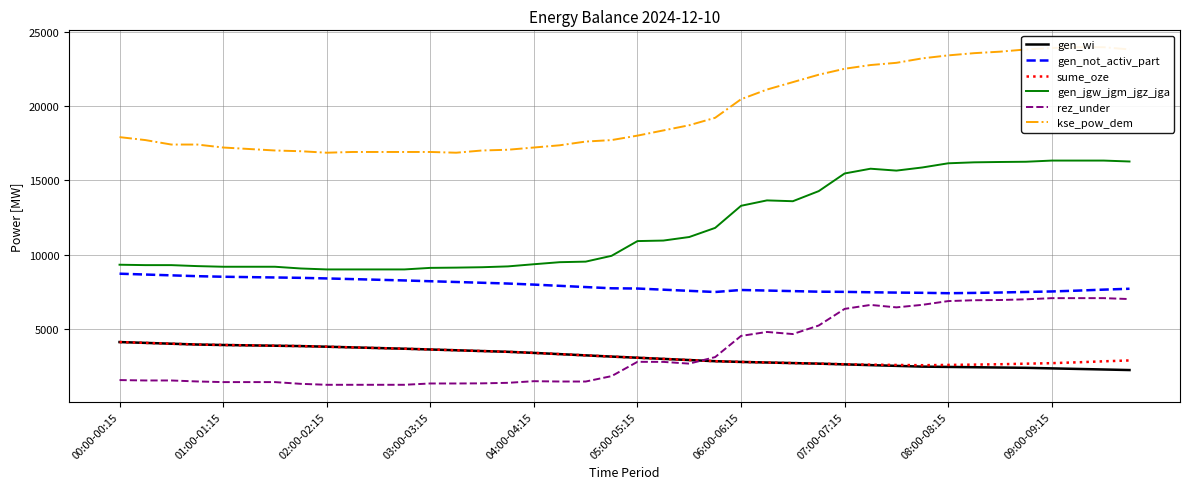

How many interior local valleys does the gen_not_activ_part series have?

2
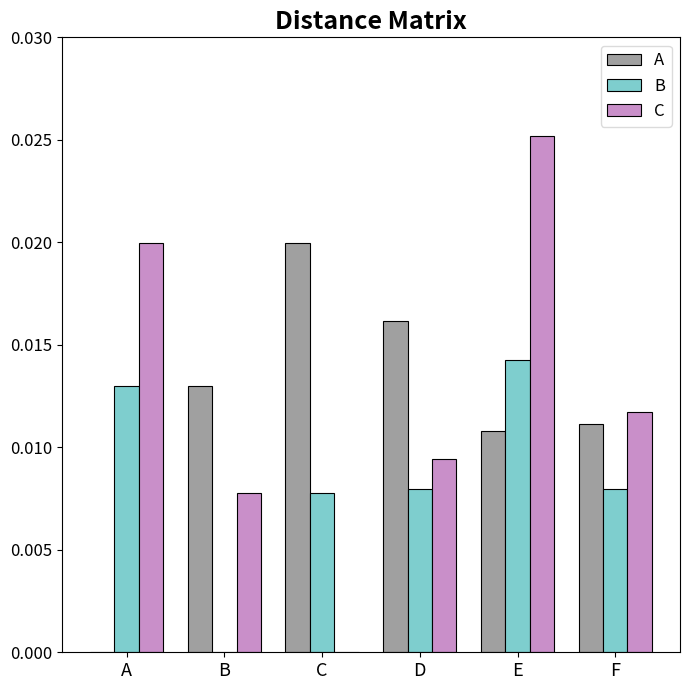

What are all the series names shown in the legend?

A, B, C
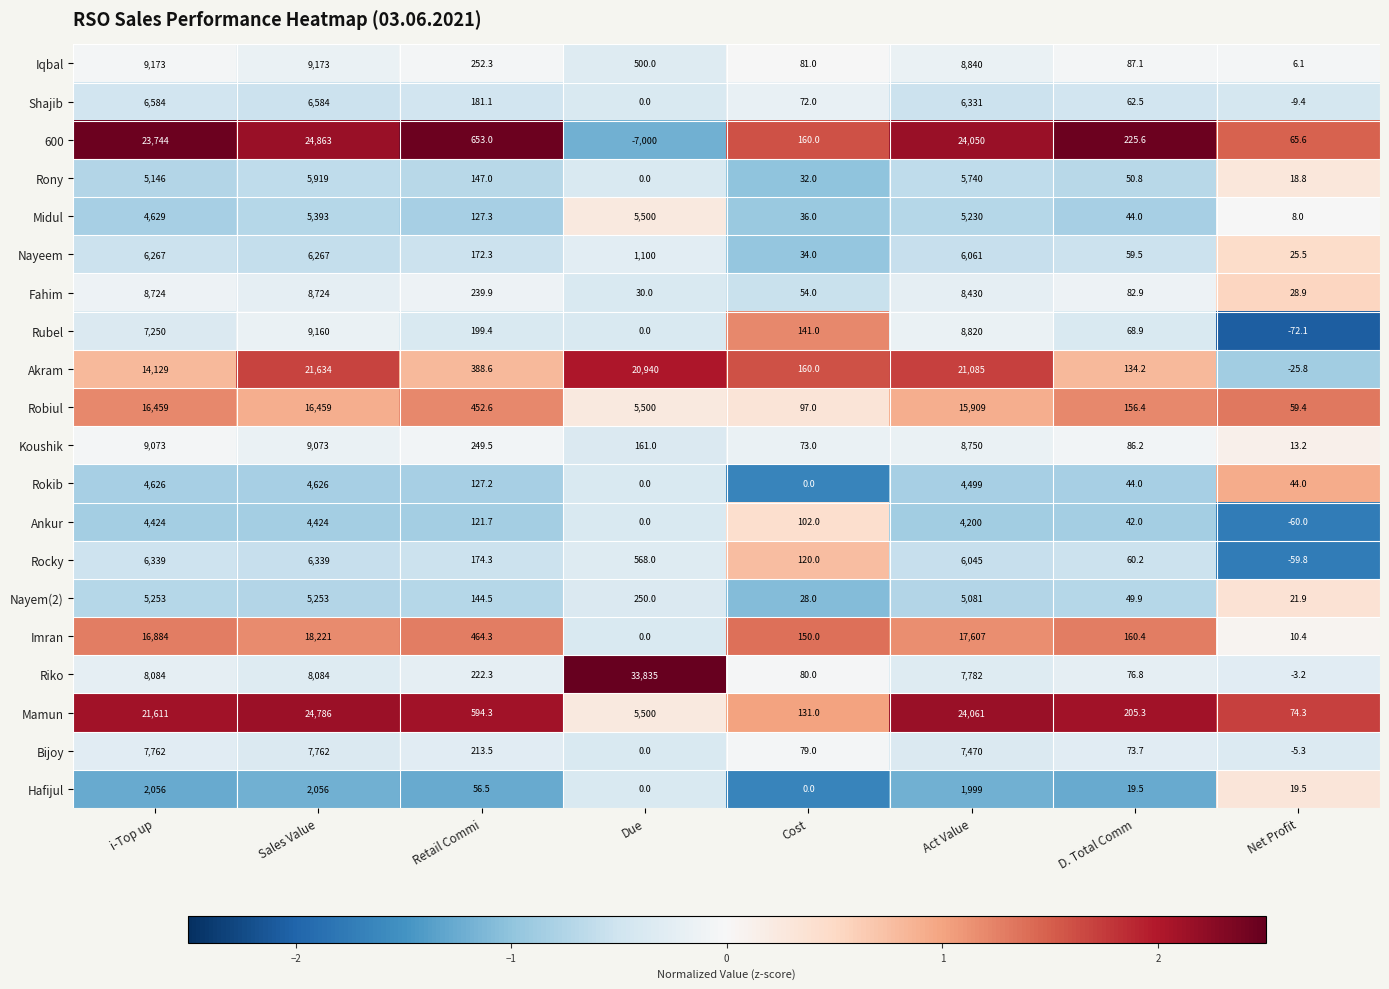

What is the maximum value shown in the chart?

33835.0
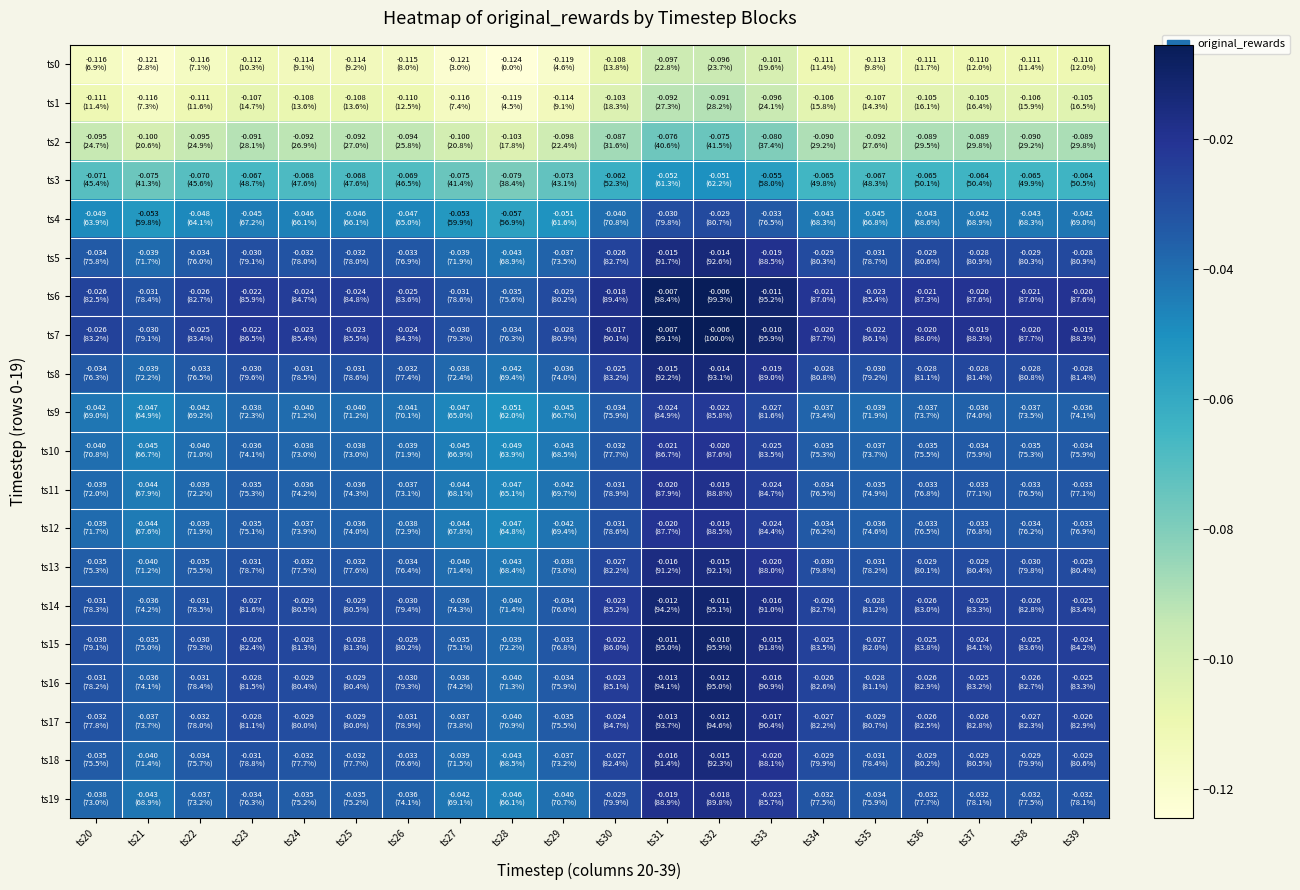

What is the minimum value shown in the chart?

-0.1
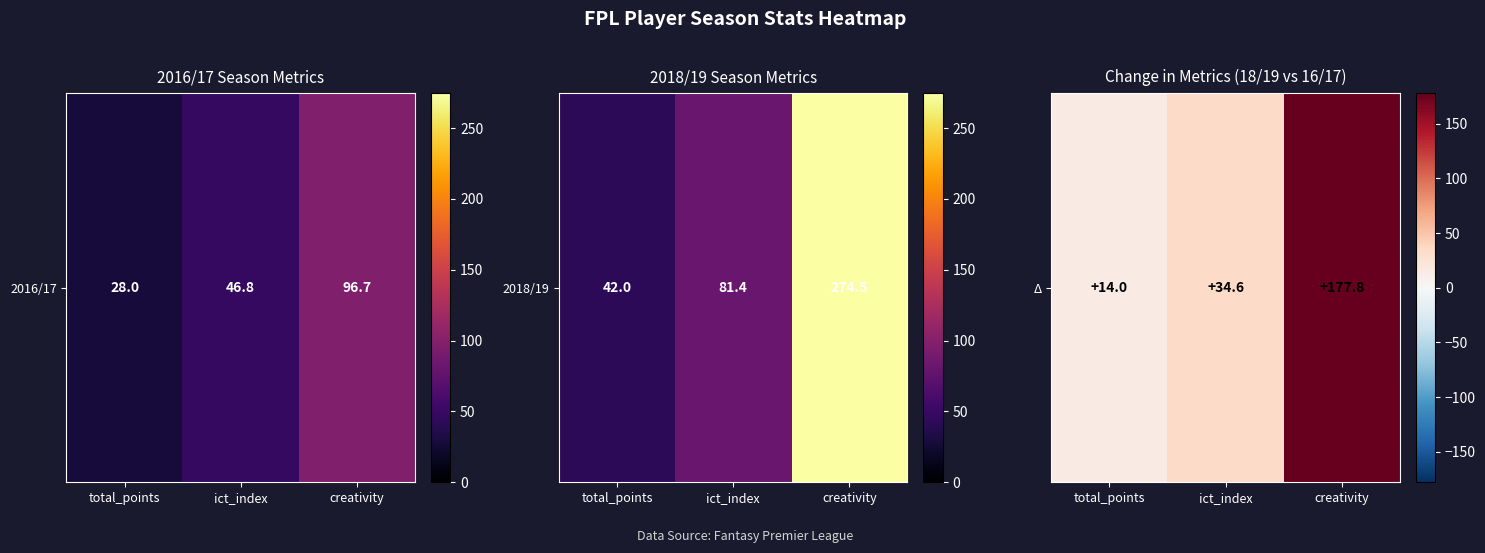

At which label does the data first exceed 34?

ict_index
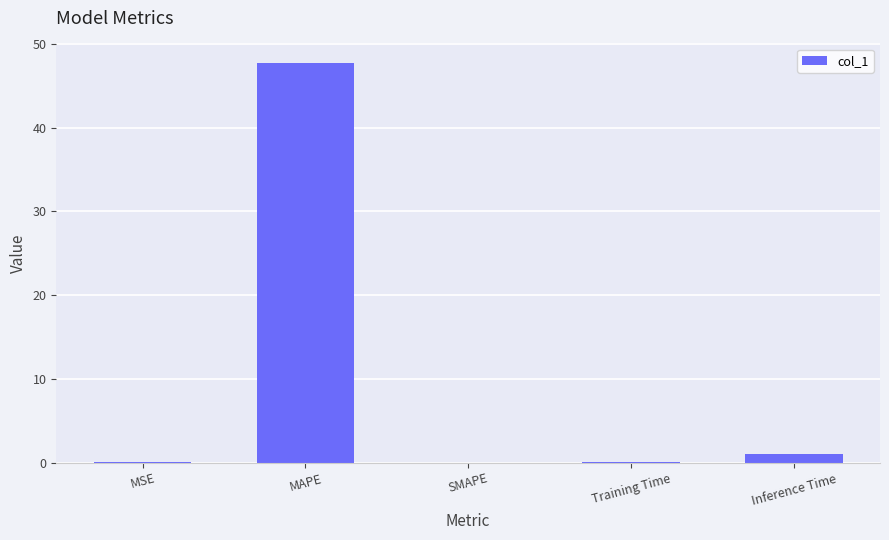

What is the greatest value displayed?

47.7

※

→ **WORK REQUEST**:
Write out all of the records above word for word, leaving out the pictures.

→ **ANSWER BOX**:
How many interior local valleys does the gen_not_activ_part series have?

2

What are all the series names shown in the legend?

A, B, C

What is the maximum value shown in the chart?

33835.0

What is the minimum value shown in the chart?

-0.1

At which label does the data first exceed 34?

ict_index

What is the greatest value displayed?

47.7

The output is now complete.